*** Opening Page excerpt ***

The seven-day average is running at more than 7 percent — higher than the 5 percent officials find concerning — although Wednesday’s seven-day rate was down a tick from from Tuesday.
While the positive test rate is not leaping as it did in last year’s late-fall wave, it continues to signal significant community spread.
Driven by the highly contagious delta variant, the entire state now shows a high level of COVID-19 transmission, according to the Centers for Disease Control and Prevention. Teens continue to be among the hardest hit in new cases.
Around two-thirds of the newly reported cases are from outside the seven-county Twin Cities region, with northwestern Minnesota hit particularly hard.
The state's death toll stands at 8,354, including 24 deaths newly reported on Wednesday. Those include three people in their 30s and four in their 50s.
Generally, Minnesota remains better positioned now than during its fall and spring spikes. Seventy-three percent of state residents age 12 and older have received at least one vaccination shot, with more than 69 percent now completely vaccinated.

*** Closing Page excerpt ***

→ **Tasks and exercises**
1) Retype the Minnesota COVID-19 update, starting with "Driven by the" and going on through "hit particularly hard.".
2) According to the Minnesota COVID-19 update, what share of state residents age 12 and older have received at least one vaccination shot?
3) Proceed with the Minnesota COVID-19 update from the point where it stops.

*** Opening Dataset records ***

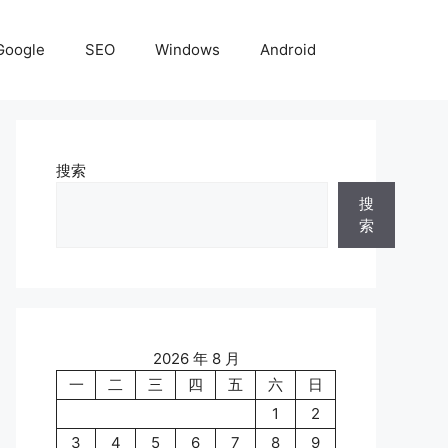
Google
SEO
Windows
Android
搜索
搜
索
2026 年 8 月
一
二
三
四
五
六
日
1
2
3
4
5
6
7
8
9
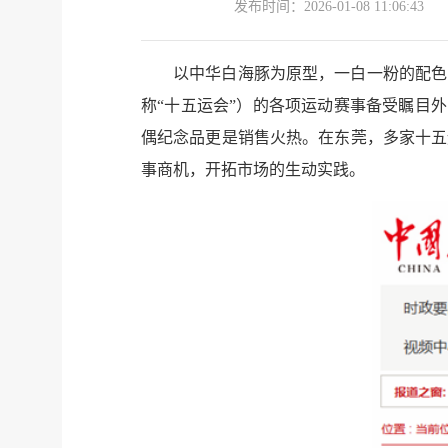
发布时间：
2026-01-08 11:06:43
以中华白海豚为原型，一白一粉的配色
称“十五运会”）的各项运动赛事备受瞩目外
偶纪念品更是销售火热。在东莞，多家十五
事商机，开拓市场的生动实践。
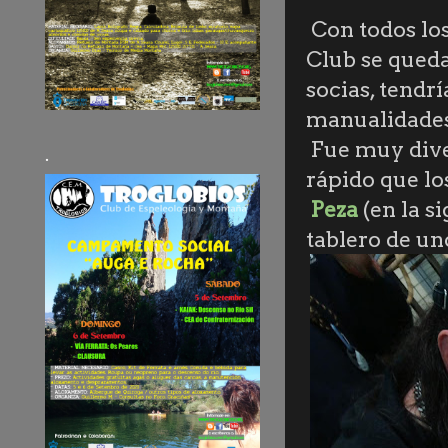
Con todos los
Club se queda
socias, tendr
manualidades 
Fue muy diver
.
rápido que l
Peza
(en la s
tablero de un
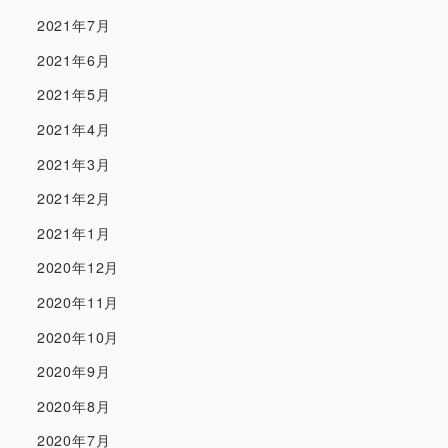
2021年7月
2021年6月
2021年5月
2021年4月
2021年3月
2021年2月
2021年1月
2020年12月
2020年11月
2020年10月
2020年9月
2020年8月
2020年7月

*** Closing Dataset records ***

→ **Numbered responses**
1)
Driven by the highly contagious delta variant, the entire state now shows a high level of COVID-19 transmission, according to the Centers for Disease Control and Prevention. Teens continue to be among the hardest hit in new cases.
Around two-thirds of the newly reported cases are from outside the seven-county Twin Cities region, with northwestern Minnesota hit particularly hard.

2) Seventy-three percent.

3)
It remains a huge challenge, though, to get more Minnesotans vaccinated, and wide gaps remain in the vaccination rates among regions and counties.
State health officials and hospital leaders last week painted an increasingly worrisome picture of a Minnesota health care system that’s stressed, short-staffed and struggling to meet the needs of rapidly rising numbers of COVID-19 and other patients.
“Across the state, we have more hospitals reporting that they have zero available adult medical-surgical beds and zero adult ICU beds available during this latest surge,” Minnesota Health Commissioner Malcolm told reporters.
She pleaded with eligible Minnesotans to get vaccinated and take precautions to slow the spread of the disease. “There’s unfortunately plenty of room for the virus to do its harm.”